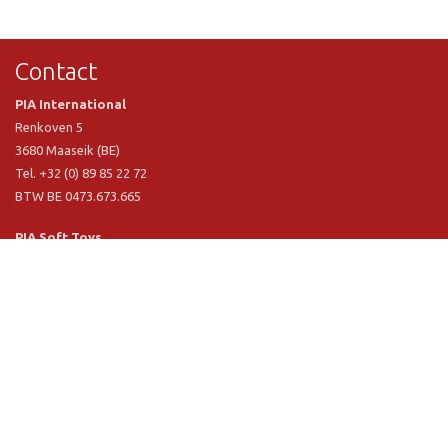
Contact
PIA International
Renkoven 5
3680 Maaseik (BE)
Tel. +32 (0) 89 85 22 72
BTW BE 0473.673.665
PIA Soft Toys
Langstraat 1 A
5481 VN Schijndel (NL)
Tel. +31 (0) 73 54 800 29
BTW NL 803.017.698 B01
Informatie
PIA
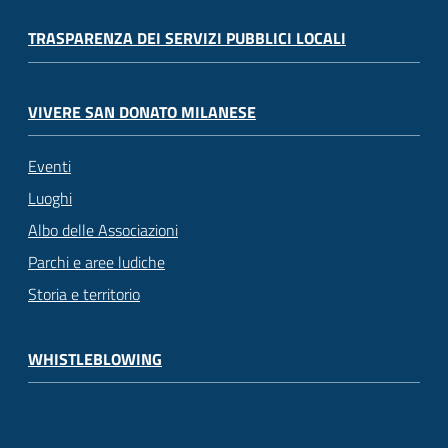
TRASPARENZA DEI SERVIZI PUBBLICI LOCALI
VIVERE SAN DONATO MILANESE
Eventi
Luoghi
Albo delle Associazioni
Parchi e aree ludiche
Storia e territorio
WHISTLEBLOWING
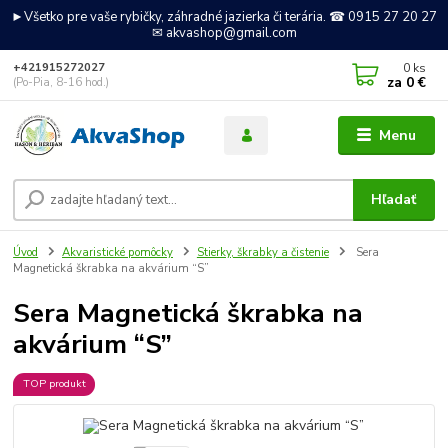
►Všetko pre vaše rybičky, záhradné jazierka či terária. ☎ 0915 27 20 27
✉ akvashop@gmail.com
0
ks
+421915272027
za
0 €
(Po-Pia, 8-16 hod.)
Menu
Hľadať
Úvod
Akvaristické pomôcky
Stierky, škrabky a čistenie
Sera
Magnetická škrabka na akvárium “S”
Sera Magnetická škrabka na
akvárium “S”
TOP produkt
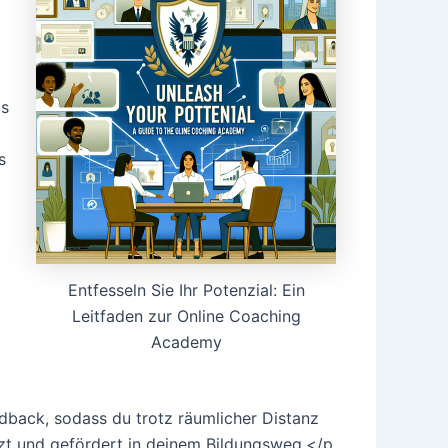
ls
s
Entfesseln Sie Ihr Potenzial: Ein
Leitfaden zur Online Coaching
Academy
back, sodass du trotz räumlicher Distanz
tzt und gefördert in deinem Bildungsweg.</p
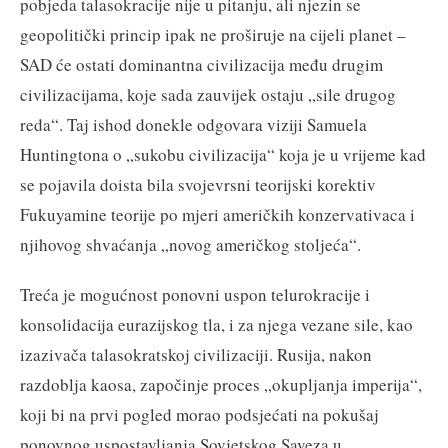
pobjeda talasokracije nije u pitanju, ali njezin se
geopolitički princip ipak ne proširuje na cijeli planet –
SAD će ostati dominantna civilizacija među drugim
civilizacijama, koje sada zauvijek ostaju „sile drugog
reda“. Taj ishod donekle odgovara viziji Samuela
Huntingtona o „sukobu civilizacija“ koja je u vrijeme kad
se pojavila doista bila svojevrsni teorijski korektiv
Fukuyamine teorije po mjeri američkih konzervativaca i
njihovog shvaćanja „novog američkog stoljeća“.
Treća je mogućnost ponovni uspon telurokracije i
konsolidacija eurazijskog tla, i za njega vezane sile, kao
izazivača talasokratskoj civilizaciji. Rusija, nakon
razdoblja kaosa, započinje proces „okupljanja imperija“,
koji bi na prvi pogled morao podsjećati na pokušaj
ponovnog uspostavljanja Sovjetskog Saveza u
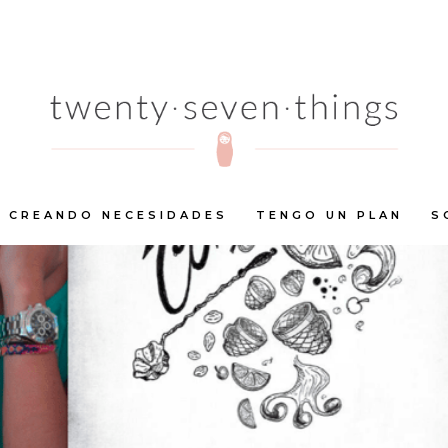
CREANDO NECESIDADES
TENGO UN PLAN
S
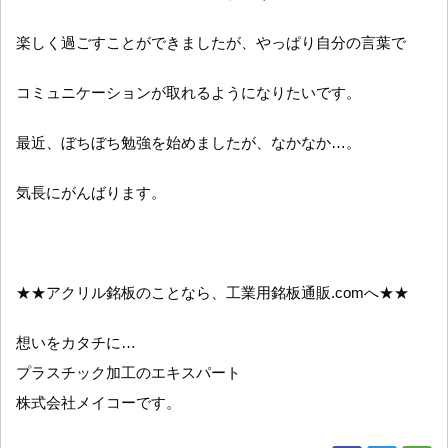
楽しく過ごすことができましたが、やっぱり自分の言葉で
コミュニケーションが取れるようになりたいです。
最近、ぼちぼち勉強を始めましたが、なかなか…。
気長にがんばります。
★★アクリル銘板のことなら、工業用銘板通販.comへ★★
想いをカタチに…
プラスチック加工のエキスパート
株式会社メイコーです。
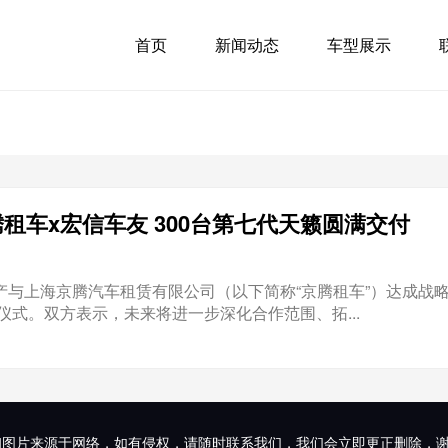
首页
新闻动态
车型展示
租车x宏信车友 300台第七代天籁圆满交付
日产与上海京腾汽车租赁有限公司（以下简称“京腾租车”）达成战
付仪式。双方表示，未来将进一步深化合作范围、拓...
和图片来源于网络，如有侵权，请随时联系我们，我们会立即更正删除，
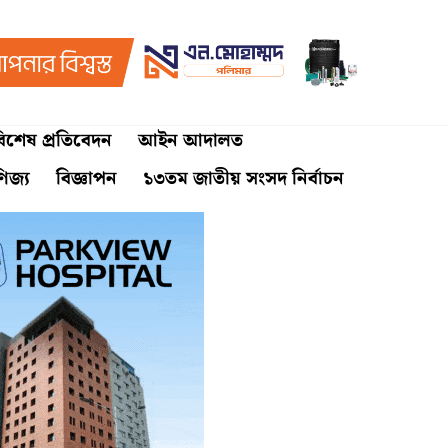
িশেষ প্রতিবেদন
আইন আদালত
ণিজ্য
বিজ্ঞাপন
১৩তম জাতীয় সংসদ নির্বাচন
______
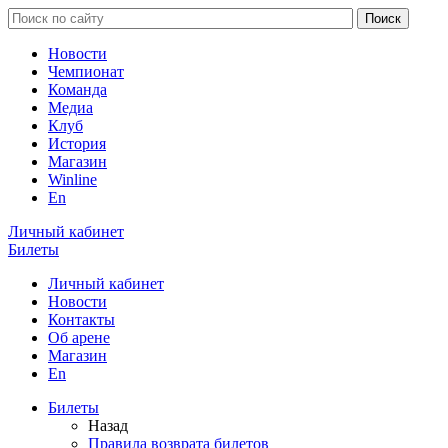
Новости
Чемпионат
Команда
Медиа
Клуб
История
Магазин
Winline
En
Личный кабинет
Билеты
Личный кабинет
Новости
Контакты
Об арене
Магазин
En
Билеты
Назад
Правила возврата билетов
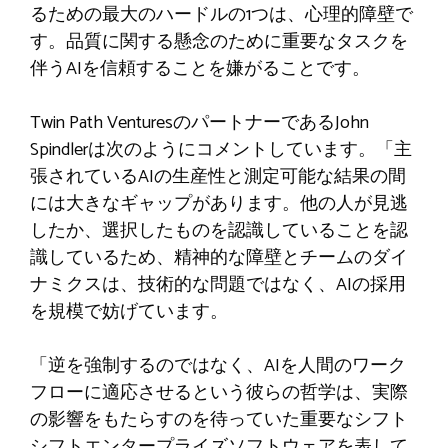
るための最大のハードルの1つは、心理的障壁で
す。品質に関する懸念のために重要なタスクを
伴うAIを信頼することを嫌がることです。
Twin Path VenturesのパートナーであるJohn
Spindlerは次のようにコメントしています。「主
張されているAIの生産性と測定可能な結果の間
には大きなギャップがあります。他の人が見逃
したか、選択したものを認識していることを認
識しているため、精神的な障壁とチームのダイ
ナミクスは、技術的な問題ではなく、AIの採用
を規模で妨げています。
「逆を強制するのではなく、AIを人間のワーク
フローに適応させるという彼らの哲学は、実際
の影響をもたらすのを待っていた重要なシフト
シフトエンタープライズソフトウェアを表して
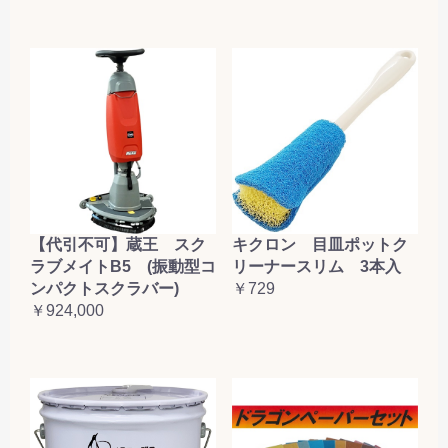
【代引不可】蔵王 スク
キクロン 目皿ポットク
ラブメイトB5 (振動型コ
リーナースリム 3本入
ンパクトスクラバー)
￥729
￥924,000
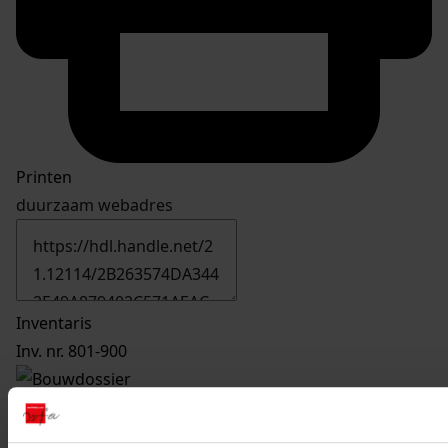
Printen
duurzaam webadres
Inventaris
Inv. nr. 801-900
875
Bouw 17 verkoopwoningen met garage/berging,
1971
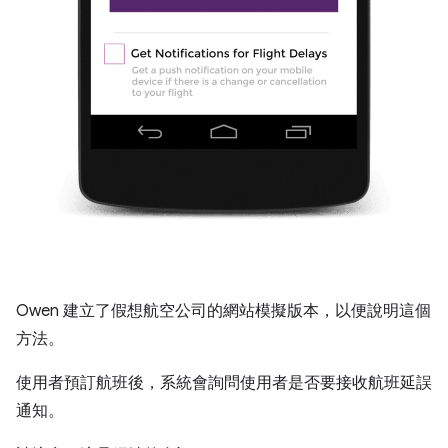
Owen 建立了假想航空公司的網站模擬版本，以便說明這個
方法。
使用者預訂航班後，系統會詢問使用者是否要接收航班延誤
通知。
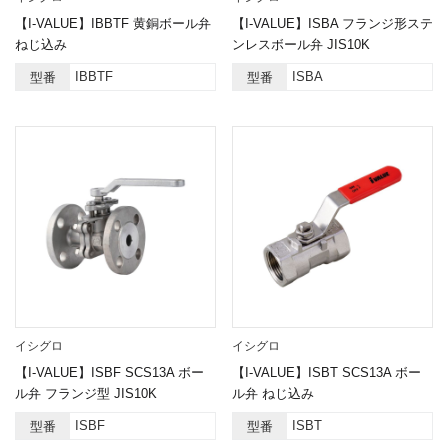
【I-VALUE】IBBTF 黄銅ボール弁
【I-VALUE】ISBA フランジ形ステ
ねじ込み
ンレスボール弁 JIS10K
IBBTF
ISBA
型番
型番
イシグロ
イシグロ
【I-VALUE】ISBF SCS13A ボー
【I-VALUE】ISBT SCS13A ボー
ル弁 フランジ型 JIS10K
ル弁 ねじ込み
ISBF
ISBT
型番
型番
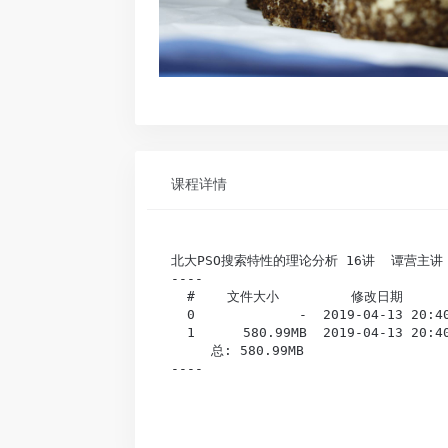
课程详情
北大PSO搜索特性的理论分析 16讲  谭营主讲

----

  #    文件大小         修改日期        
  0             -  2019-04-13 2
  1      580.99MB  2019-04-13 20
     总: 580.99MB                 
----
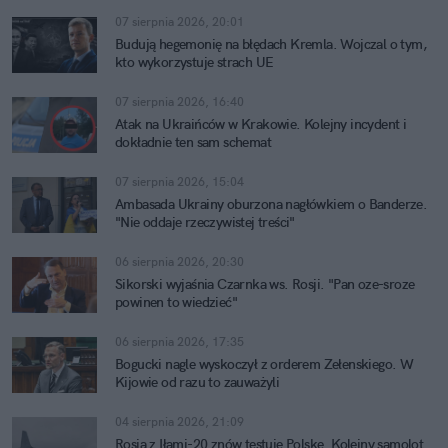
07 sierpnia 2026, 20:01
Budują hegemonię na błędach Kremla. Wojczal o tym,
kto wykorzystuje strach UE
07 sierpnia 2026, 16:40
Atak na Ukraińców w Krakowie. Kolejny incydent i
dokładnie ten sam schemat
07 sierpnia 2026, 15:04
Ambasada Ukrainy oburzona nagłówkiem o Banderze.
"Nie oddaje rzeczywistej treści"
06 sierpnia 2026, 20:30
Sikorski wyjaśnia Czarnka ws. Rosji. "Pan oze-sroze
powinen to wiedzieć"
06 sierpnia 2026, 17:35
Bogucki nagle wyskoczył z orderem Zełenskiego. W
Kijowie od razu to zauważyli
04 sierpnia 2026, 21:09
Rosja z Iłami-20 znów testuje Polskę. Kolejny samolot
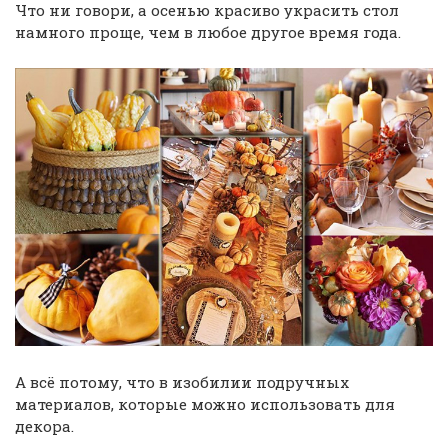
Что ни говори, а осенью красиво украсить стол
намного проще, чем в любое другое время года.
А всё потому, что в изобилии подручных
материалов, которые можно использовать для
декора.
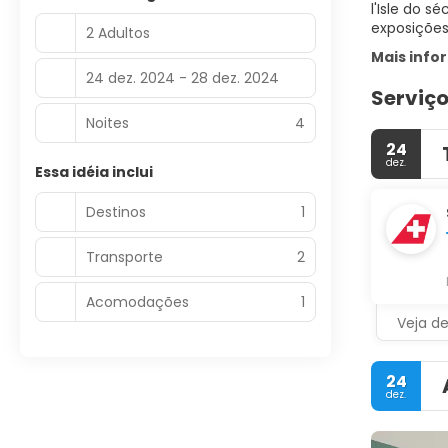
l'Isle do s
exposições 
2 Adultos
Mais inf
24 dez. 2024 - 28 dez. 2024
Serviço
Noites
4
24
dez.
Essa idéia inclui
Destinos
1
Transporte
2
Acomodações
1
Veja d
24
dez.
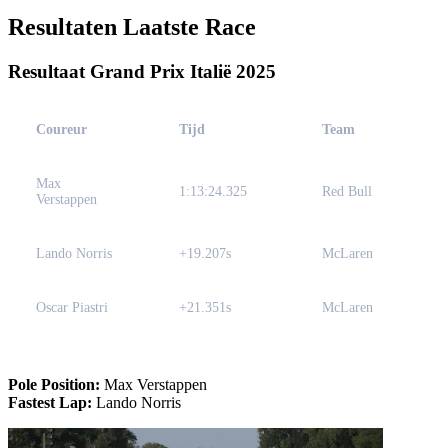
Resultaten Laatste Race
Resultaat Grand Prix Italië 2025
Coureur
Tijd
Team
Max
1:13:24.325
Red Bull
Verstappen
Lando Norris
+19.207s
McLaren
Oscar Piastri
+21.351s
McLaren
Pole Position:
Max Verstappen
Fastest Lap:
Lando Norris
______
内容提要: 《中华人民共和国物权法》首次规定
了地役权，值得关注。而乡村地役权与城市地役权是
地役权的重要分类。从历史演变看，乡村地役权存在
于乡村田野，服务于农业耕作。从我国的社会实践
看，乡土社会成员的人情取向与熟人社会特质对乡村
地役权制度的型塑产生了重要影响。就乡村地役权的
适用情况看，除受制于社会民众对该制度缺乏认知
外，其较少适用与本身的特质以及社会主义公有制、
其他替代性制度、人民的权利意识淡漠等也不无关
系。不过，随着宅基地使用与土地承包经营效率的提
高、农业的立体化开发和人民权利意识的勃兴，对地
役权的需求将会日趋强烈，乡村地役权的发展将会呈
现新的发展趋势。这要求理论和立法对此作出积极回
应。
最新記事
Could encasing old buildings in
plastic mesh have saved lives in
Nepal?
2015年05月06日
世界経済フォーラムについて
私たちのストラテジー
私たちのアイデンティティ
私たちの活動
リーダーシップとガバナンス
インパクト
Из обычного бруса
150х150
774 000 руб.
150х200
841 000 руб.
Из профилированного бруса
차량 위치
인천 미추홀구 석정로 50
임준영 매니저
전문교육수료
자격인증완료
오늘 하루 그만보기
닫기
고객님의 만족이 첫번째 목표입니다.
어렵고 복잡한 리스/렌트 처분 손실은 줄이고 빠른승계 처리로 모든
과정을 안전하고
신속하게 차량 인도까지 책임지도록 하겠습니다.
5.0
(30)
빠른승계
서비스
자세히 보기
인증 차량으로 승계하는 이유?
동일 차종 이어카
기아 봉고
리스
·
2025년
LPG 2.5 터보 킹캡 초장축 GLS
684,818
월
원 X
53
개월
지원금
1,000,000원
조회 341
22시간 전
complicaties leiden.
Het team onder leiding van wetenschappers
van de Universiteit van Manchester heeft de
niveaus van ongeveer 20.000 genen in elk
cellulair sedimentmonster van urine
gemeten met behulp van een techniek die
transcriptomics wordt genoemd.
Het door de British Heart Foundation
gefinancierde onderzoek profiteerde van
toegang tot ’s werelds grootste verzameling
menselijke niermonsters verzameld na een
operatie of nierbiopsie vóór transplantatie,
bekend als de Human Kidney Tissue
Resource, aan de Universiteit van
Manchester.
______
| What is expected |
Look through the data above and return each line where the string "Kolejny" occurs.

| Task output |
Atak na Ukraińców w Krakowie. Kolejny incydent i
Rosja z Iłami-20 znów testuje Polskę. Kolejny samolot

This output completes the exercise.